17. The theme of the mission of the Son is common enough in the Synoptics (e.g. Mt. 9:13; 15:24; Mk. 1:38; Lk. 4:18, 43). Here John aims to make a simple point, a clarification of the purpose of that mission, already articulated in v. 16. God’s purpose in sending his Son into the world (a phrase that distinguishes the sending of Jesus from the sending of John the Baptist, 1:6) was not to condemn the world, but to save the world through him (cf. 12:47). The verb rendered ‘to condemn’, krino, can mean simply ‘to judge’; but in this and many other passages in John, the judgment is clearly adverse (since it stands over against ‘to save’), hence ‘to condemn’. Thus the believer is not condemned (krino, 3:18) and will not be condemned (5:24, lit. ‘does not come into judgment’ [krisis]).
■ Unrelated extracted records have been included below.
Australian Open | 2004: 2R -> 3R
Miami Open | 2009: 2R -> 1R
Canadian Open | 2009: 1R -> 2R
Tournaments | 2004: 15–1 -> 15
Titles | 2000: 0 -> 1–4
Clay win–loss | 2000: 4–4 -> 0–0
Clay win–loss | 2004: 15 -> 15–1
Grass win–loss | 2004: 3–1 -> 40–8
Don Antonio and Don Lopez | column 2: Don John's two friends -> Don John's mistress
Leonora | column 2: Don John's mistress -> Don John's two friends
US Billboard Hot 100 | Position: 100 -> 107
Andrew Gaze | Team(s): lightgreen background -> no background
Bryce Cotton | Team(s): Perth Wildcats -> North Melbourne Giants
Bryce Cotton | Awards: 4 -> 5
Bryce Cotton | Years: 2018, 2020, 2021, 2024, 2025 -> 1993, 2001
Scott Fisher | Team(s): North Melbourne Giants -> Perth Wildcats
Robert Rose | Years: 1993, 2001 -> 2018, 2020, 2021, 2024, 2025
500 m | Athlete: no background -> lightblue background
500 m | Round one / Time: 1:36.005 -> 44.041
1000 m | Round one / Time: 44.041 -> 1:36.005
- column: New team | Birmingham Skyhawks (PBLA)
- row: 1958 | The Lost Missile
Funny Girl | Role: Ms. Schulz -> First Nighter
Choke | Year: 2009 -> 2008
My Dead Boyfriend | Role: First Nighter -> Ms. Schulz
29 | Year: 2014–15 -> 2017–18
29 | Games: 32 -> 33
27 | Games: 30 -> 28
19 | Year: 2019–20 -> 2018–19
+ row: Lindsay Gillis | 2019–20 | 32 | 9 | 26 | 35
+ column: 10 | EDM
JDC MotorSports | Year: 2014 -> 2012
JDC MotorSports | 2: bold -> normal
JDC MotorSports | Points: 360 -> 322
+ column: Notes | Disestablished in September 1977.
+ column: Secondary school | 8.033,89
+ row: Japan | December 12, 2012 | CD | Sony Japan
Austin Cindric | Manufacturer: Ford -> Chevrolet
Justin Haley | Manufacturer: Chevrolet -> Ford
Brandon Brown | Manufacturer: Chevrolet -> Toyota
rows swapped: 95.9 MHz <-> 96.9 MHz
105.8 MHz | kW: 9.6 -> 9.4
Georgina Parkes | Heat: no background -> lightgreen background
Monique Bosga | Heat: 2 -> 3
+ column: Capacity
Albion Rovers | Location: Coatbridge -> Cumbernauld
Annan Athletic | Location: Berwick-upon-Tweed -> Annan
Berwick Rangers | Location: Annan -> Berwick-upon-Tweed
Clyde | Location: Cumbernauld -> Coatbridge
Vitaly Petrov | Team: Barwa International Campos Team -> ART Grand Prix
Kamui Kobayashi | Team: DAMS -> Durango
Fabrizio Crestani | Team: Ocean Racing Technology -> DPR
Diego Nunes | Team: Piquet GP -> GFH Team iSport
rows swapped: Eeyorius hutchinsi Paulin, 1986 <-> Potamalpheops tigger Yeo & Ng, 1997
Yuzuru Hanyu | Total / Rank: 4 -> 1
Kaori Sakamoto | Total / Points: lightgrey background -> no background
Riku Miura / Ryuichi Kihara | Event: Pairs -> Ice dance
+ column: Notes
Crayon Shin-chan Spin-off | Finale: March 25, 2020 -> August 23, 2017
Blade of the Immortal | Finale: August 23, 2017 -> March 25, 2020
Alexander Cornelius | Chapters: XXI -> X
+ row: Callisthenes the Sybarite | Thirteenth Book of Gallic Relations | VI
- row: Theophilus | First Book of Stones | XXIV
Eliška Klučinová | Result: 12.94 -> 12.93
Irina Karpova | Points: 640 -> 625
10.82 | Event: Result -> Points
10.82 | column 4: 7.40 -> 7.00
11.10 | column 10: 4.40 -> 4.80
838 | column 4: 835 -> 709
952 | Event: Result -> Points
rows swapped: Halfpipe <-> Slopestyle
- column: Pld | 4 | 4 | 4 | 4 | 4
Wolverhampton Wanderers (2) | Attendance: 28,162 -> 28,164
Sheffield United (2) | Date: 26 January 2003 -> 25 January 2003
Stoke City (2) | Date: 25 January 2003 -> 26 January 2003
Some find it difficult to reconcile this verse with 9:39, where Jesus declares. ‘For judgment (krisis) I have come into this world. . . .’; indeed,
John insists that God has given Jesus ‘authority to judge (krino) because he is the Son of Man’ (5:27). Two factors alleviate the difficulty. First, in these two passages the meaning of krino/krisis is neutral. Anyone familiar with Daniel 7:1,14 would not be surprised to learn that the Son of Man has authority to pronounce judgment, and that he came for that purpose. That is rather different from saying he came to pronounce condemnation. Second, and more important, the Son of Man came into an already lost and condemned world. He did not come into a neutral world in order to save some and condemn others; he came into a lost world (for that is the nature of the ‘world’, 1:9) in order to save some. That not all of the world will be saved is made perfectly clear by the next verses (w. 18-21); but God’s purpose in the mission of Jesus was to bring salvation to it. That is why Jesus is later called ‘the Saviour of the world’ (4:42; cf. 1 Jn. 4:14).
D.A. Carson, The Gospel According to John (Leicester, England: IVP, 1991), 204-207. [Italics Carson’s, underlining mine.]
[Note: No Calvinist needs to be afraid of taking world as world.]